A quell’ultima frase, Carrion
smise di dibattersi. “Che cosa?!”
Anne guardò verso il monitor.
“Sei solo, ed i tuoi ‘amici’ non possono aiutarti, adesso.” La sua voce
aveva assunto un timbro maschile! “Coraggio, rinuncia a loro. Rinuncia di
tua libera volontà, dammi la tua parte del Caduceo degli Sterling, e tua
figlia vivrà. Altrimenti, passerai il resto dei tuoi giorni a rimpiangere la
tua stupidità!”
“Tu chi sei..?”
Anne diede un’altra scossa a
Melissa, che ormai era tenuta sospesa per il collo, e boccheggiava
pietosamente. “Ti preoccupi di queste sciocchezze, Carrion? Voglio una
tua decisione. Il frammento, oppure…”
“Maledizione! Non so nemmeno come
posso togliermelo! Lascia stare mia figlia, o ti giuro che…”
“Non sei in grado di dettare
condizioni, Allen. Devi…NO!” improvvisamente, una corrente di nebbia si
frappose fra lui e Melissa. In un attimo, quella nebbia si trasformò in
un’enorme femmina di lupo mannaro.
La sorpresa fu tutto quello
che Anne poté esprimere, prima che un tremendo colpo di artigli le aprisse il
ventre!
La donna urlò con entrambe le
voci, la sua e quella del suo ‘ospite’. Lasciò la presa. Melissa cadde…fra le
braccia di Tagak!
L’acqua eruttò un orrore delle acque che superava ogni
descrizione. Bastava sapere che la sua sola bocca era una corona di zanne
aguzze, da cui saettavano altri tentacoli, più piccoli, sulla cui sommità
stavano degli occhi. I tentacoli più grandi frustavano l’aria verso le
loro elusive prede.
Hobgoblin continuava ad alternare fiamme e pipistrelli
di fuoco, riuscendo a tenere a bada gli attacchi. Tuttavia, appena lui o
Dreadknight distruggevano un tentacolo, questi si rigenerava quasi
istantaneamente. Fortunatamente, Hobgoblin era un demone, e ce ne avrebbe messo,
per stancarsi. Il cavaliere era potenziato dalla sua armatura, e il più del
lavoro lo facevano la sua lancia e il destriero Batwing…

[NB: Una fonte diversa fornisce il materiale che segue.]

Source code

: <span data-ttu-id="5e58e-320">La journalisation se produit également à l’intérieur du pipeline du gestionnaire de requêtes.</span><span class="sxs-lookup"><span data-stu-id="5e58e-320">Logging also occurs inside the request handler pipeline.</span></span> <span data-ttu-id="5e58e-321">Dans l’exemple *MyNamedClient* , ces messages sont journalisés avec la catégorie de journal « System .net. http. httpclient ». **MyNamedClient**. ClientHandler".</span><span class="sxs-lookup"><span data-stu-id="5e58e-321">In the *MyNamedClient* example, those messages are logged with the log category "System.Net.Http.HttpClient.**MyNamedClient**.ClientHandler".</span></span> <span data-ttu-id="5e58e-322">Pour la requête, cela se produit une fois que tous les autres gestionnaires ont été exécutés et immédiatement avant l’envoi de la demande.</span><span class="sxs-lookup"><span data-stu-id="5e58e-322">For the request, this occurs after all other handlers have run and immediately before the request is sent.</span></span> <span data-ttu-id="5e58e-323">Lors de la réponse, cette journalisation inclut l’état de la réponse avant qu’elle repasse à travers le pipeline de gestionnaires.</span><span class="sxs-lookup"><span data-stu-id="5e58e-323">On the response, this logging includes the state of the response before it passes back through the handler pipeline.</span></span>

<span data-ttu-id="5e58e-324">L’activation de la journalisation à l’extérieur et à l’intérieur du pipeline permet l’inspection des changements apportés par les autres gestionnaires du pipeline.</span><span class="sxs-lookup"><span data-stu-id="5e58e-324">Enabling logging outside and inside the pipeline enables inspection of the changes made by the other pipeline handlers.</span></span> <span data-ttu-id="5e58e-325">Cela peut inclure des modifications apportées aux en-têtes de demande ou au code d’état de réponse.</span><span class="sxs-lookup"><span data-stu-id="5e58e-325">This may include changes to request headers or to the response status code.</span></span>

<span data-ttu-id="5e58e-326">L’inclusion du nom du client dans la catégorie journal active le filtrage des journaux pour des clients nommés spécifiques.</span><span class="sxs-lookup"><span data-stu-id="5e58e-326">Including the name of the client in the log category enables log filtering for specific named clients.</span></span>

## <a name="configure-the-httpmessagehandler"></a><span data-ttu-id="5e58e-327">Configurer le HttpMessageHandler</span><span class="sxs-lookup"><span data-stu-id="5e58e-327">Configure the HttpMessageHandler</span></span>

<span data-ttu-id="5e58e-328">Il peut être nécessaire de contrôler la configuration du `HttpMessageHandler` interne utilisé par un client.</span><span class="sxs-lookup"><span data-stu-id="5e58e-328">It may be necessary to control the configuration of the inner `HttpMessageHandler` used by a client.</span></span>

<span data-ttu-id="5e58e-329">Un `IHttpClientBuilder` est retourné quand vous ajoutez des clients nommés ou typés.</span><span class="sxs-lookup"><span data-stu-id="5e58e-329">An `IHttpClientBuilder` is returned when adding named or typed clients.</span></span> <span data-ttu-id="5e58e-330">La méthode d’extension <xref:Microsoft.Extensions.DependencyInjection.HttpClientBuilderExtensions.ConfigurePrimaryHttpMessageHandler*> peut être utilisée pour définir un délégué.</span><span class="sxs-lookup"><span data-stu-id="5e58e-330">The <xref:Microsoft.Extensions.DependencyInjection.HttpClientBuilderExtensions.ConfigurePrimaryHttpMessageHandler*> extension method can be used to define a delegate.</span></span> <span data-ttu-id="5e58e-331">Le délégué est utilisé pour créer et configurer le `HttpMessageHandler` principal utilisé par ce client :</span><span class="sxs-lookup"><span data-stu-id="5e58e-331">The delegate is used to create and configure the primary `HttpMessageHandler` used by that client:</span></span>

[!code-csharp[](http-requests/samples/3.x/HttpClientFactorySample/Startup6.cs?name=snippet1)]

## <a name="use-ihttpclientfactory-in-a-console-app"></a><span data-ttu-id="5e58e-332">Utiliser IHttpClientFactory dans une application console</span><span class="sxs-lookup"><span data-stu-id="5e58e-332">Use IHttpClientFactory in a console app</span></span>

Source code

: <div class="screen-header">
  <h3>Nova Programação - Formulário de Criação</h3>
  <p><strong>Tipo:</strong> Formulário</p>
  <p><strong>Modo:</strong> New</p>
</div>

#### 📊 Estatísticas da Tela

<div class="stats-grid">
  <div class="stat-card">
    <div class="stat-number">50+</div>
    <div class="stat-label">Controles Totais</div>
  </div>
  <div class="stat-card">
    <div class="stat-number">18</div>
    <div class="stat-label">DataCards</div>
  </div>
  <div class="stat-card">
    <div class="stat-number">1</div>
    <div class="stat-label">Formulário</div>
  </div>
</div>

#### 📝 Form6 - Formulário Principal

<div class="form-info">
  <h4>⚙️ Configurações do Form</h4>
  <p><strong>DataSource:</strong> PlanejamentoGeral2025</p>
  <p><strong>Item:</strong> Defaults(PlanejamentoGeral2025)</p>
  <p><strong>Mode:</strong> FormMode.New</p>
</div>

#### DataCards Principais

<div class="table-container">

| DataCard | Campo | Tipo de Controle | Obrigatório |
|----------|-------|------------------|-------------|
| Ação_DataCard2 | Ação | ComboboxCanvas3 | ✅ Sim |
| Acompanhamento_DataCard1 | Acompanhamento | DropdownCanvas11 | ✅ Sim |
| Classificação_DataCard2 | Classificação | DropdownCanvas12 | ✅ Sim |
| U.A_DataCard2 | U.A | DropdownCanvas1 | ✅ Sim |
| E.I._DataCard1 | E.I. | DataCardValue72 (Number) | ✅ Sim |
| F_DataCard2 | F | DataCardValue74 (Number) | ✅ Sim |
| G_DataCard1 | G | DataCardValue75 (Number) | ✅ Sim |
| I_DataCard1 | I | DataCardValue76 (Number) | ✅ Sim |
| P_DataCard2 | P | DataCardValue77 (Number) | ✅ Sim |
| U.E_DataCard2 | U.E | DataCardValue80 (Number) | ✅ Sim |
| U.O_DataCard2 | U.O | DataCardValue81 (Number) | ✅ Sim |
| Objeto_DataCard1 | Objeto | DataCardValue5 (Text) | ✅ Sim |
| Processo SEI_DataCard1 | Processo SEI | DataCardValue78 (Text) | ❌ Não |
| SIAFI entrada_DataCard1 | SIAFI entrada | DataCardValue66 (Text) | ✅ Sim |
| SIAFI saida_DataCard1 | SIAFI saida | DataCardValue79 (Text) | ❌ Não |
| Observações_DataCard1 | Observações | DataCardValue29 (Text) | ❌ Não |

Hobgoblin, concentrato sui pericoli davanti e sotto di
lui, non si accorse di un tentacolo pronto a colpirlo alle sue spalle…Non fino
a quando una porzione di quel tentacolo non fu distrutta da un’esplosione!
Voltò la testa.
“Ammettilo, amore: cosa faresti, senza di me?” disse
Moonhunter, impugnando una granata e al contempo reggendo il manubrio del suo
skycicle. Come sempre, Nightshade sedeva dietro di lui.
“Davvero, questo si chiama barare,”
Anne si reggeva lo stomaco grondante sangue. Rivoli di sangue uscivano anche
dalla sua bocca. “Da quando in qua voi eroi giocate così pesante?”
Sullo schermo, Carrion urlava
ed imprecava come mai aveva fatto in vita sua. Lilith osservò quella donna che
stava in piedi nonostante una ferita di fatto mortale.
Tagak indietreggiò di un
passo, reggendo la ragazza.
“Ma non importa,” disse Anne,
aprendo le braccia…e mostrando uno stomaco perfettamente intatto sotto il
vestito squarciato! “Adesso siete addirittura in tre, il che va ancora meglio.
È ora di alzare la posta!”
Tagak la vide fare un
cenno…Poi, si ritrovò la gola serrata in una presa feroce!
“Come ho detto al vostro
amico,” disse Melissa, con la stessa voce maschile, aliena, “mi serve il
Caduceo, e il più in fretta possibile. Per ringraziarvi di avermene portato
altri due frammenti, vi ucciderò in fretta. Così parla Master Pandemonium.”